- **DESCRIPTION OF THE TASK**
Extract everything from "The people who" down to "the kind described." in the text on American foreign policy, copying it word for word.

--- STUDY TEXT ---

Well, it is obvious that a country of this sort is an enemy — that is, part of the “monolithic and ruthless conspiracy” — and that we have to take drastic measures to ensure that the “rot does not spread,” in the terminology constantly used by the planners. In fact, when one reads reports of this kind or looks at the health and education statistics — the nutritional level, land reform, and so on — one can understand very well why American hostility to Nicaragua has reached such fanatic, almost hysterical, levels. It follows from the geopolitical conception previously outlined.
The people who are committed to these dangerous heresies, such as using their resources for their own purposes or believing that the government is committed to the welfare of its own people, may not be Soviet clients to begin with and, in fact, quite regularly they’re not. In Latin America they are often members, to begin with, of Bible study groups that become self-help groups, of church organizations, peasant organizations, and so on and so forth. But by the time we get through with them, they will be Soviet clients. The reason they will be Soviet clients by the time we get through with them is that they will have nowhere else to turn for any minimal form of protection against the terror and the violence that we regularly unleash against them if they undertake programs of the kind described.
And this is a net gain for American policy. One thing you’ll notice, if you look over the years, is that the United States quite consistently tries to create enemies (I’m not being sarcastic) if a country does escape from its grip. What we want to do is drive the country into being a base for the Russians because that justifies us in carrying out the violent attacks which we must carry out, given the geopolitical conception under which we organize and control much of the world. So that’s what we do, and then we “defend” ourselves. We engage in self-defense against the Great Satan or the Evil Empire or the “monolithic and ruthless conspiracy.”
More generally, the Soviet Union plays the same kind of game within its own narrower domains, and that in fact explains a good bit of the structure of the Cold War.
Well, what has all of this meant for Indochina and Central America? Let’s begin with Indochina.
Now remember I’m talking about the real world, not the one in the PBS television series and so on. In the real world what happened was that, by 1948, the U.S. State Department recognized, explicitly, that Ho Chi Minh was the sole significant leader of Vietnamese nationalism, but that if Vietnamese nationalism was successful, it could be a threat to the Grand Area, and therefore something had to be done about it. The threat was not so much in Vietnam itself, which is not terribly important for American purposes (the Freedom to Rob in Vietnam is not all that significant); the fear was that the “rot would spread,” namely, the rot of successful social and economic development. In a very poor country which had suffered enormously under European colonialism, successful social and economic development could have a demonstration effect. Such development could be a model for people elsewhere and could lead them to try to duplicate it, and grandually the Grand Area would unravel.

--- DATA ---

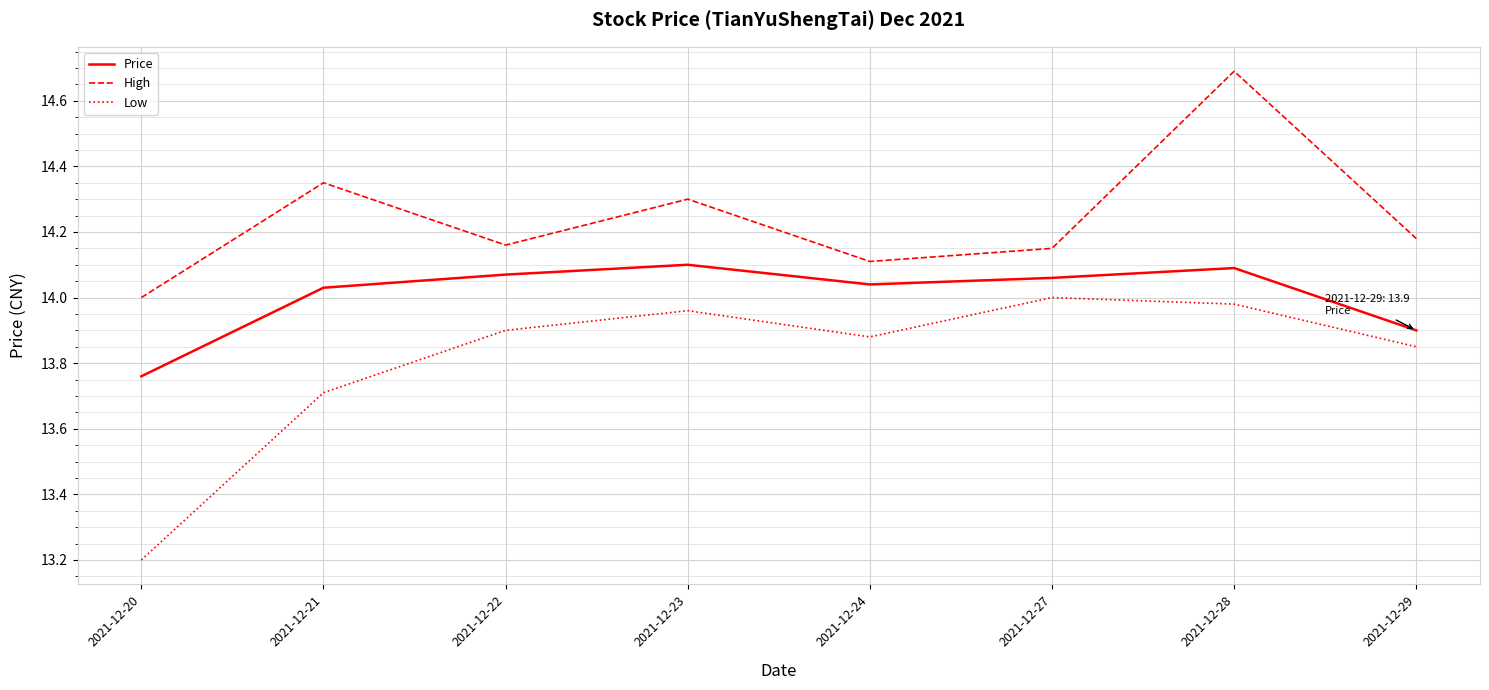

What is the difference between the Low values at 2021-12-24 and 2021-12-20?

0.7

---

- **TASK OUTPUT**
The people who are committed to these dangerous heresies, such as using their resources for their own purposes or believing that the government is committed to the welfare of its own people, may not be Soviet clients to begin with and, in fact, quite regularly they’re not. In Latin America they are often members, to begin with, of Bible study groups that become self-help groups, of church organizations, peasant organizations, and so on and so forth. But by the time we get through with them, they will be Soviet clients. The reason they will be Soviet clients by the time we get through with them is that they will have nowhere else to turn for any minimal form of protection against the terror and the violence that we regularly unleash against them if they undertake programs of the kind described.